Joseph and I have recently had some discussion on the idea of random streams which could work as you describe (The full discussion was in the digitalmars.D thread titled "isUniformRNG"). A finalized design would be dependent on Phobos's redesign of streams. But an unofficial design does exist, as it was needed for a crypto RNG I wrote[1][2]. An "RNG -> RNG stream" adapter could easily be written.

[1] Original version:
https://github.com/Abscissa/DAuth/blob/master/src/dauth/hashdrbg.d

[2] Phobos submission:
https://github.com/D-Programming-Language/phobos/pull/2208

> 4. I'd just like to say the idea of using ranges for seeds gets me giddy
> because I could totally see a range that queries https://random.org for
> true random bits to seed with, wrapped by a range that zeroes out the
> memory on popFront. Convenient and safe (possibly? Needs review before I
> get excited, obviously) for crypto purposes!

Personally, I wouldn't trust an internet-hosted RNG for crypto purposes as there's too many ways it could go wrong on either end. However, *mixing* it in as an additional source of entropy (together with a local source of non-determinism and a proper crypto-grade PRNG such as Hash_DRBG) sounds promising to me.
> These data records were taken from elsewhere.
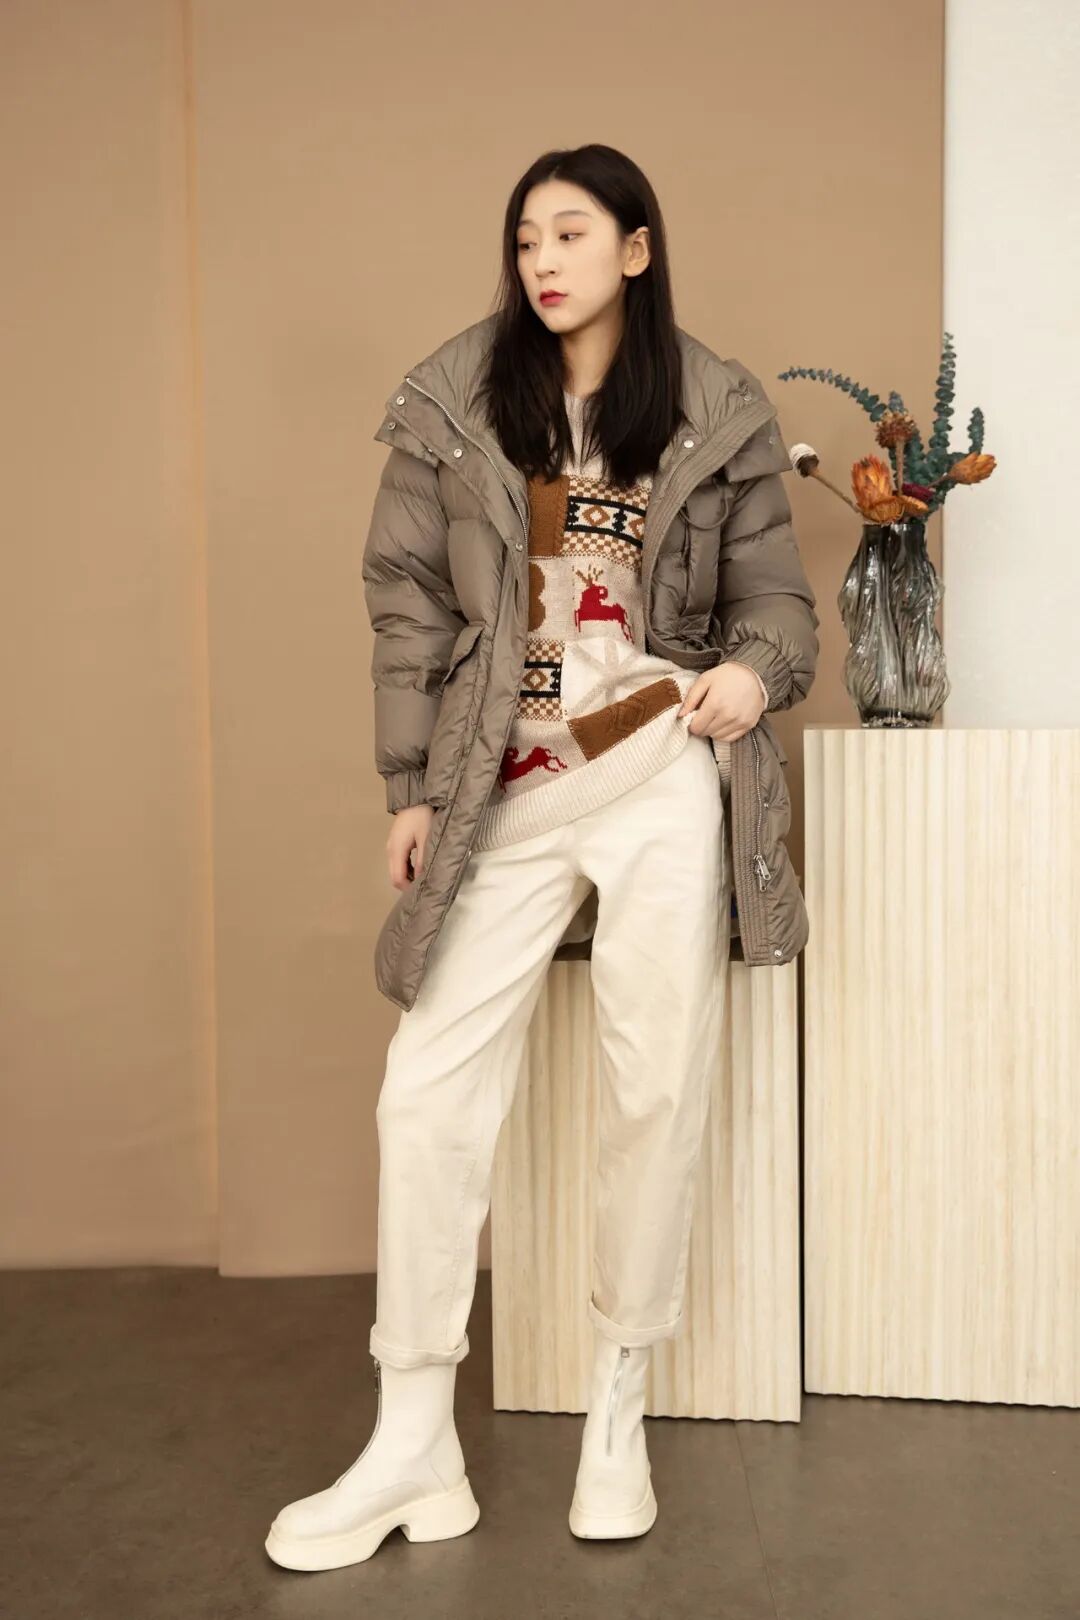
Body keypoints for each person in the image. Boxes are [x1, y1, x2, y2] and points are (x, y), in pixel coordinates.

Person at [265, 142, 818, 1571]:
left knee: (656, 1081)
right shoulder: (459, 398)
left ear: (636, 248)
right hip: (502, 786)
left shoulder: (714, 407)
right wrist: (408, 787)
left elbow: (778, 603)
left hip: (654, 770)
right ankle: (413, 1443)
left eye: (571, 234)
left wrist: (750, 673)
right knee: (426, 1092)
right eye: (525, 240)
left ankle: (617, 1410)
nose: (543, 262)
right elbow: (406, 601)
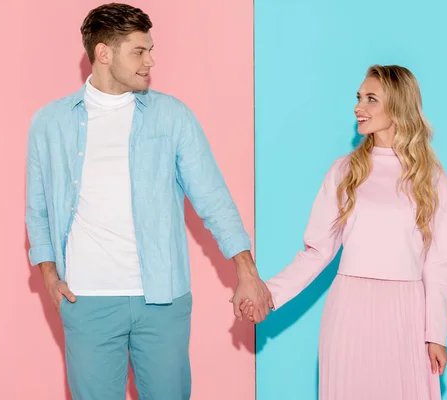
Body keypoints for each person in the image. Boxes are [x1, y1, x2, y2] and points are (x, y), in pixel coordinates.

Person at [24, 3, 272, 399]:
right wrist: (49, 276)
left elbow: (213, 198)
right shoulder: (50, 123)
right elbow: (37, 210)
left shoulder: (172, 118)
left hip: (162, 300)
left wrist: (246, 270)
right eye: (139, 51)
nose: (150, 61)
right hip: (86, 301)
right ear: (103, 53)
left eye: (151, 50)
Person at [240, 65, 447, 399]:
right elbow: (317, 252)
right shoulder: (344, 171)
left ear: (399, 106)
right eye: (359, 98)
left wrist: (437, 335)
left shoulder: (432, 180)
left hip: (407, 314)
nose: (359, 107)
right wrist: (268, 294)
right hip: (350, 310)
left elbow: (442, 264)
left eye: (371, 99)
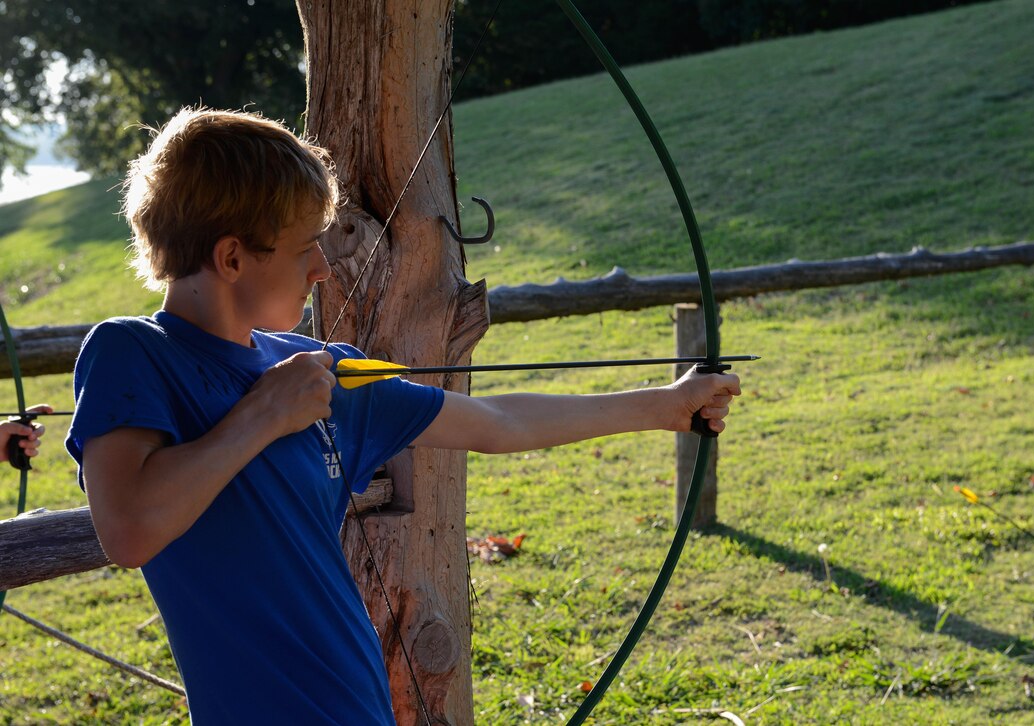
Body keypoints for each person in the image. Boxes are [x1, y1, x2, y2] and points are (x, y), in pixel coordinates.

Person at [64, 107, 741, 723]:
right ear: (232, 256)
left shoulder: (315, 369)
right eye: (306, 247)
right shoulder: (134, 354)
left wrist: (666, 405)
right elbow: (129, 531)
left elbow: (497, 424)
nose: (324, 269)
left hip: (357, 702)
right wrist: (265, 414)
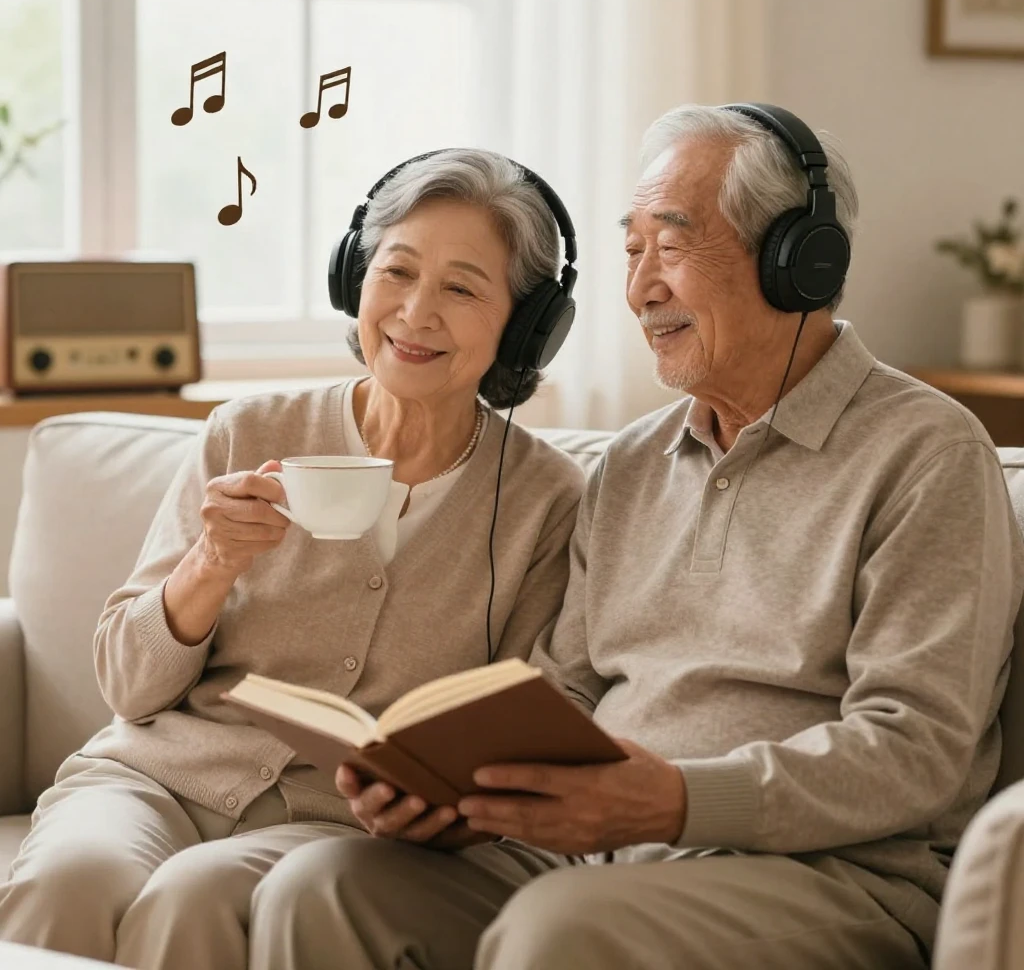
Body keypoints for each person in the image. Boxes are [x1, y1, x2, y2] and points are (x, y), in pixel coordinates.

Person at [262, 103, 1023, 970]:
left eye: (670, 246)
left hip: (827, 879)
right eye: (631, 253)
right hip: (596, 859)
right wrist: (458, 793)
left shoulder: (926, 452)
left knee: (566, 929)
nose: (640, 290)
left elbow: (914, 747)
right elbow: (570, 690)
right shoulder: (631, 463)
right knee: (323, 884)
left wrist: (675, 802)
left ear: (798, 262)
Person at [0, 149, 585, 970]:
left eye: (461, 288)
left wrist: (448, 803)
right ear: (357, 281)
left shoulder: (546, 498)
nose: (416, 312)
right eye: (397, 272)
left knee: (193, 900)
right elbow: (127, 686)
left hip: (336, 824)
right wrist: (210, 561)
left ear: (525, 325)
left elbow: (528, 720)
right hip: (155, 778)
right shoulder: (249, 431)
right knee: (71, 880)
Although I'm not a cryptography expert.

> 5. Another possible improvement would be something akin to a "remix"
> function. It should work identically to reseeding, but instead of
> setting the internal state to match the seed (as I see in
> https://github.com/WebDrake/hap/blob/master/source/hap/random/generator.d#L485),
> remixing should probably be XOR'd into the current state. That way if
> you have a state based on some real entropy, you can slowly, over time,
> drip in more entropy into the state.

Interesting that you mention that. Hash_DRBG does pretty much that (although it's a little more complicated than an simple XOR). While I'm not particularly familiar with any others, I'd imagine that's probably a typical behavior among cryptographic PRNGs in general.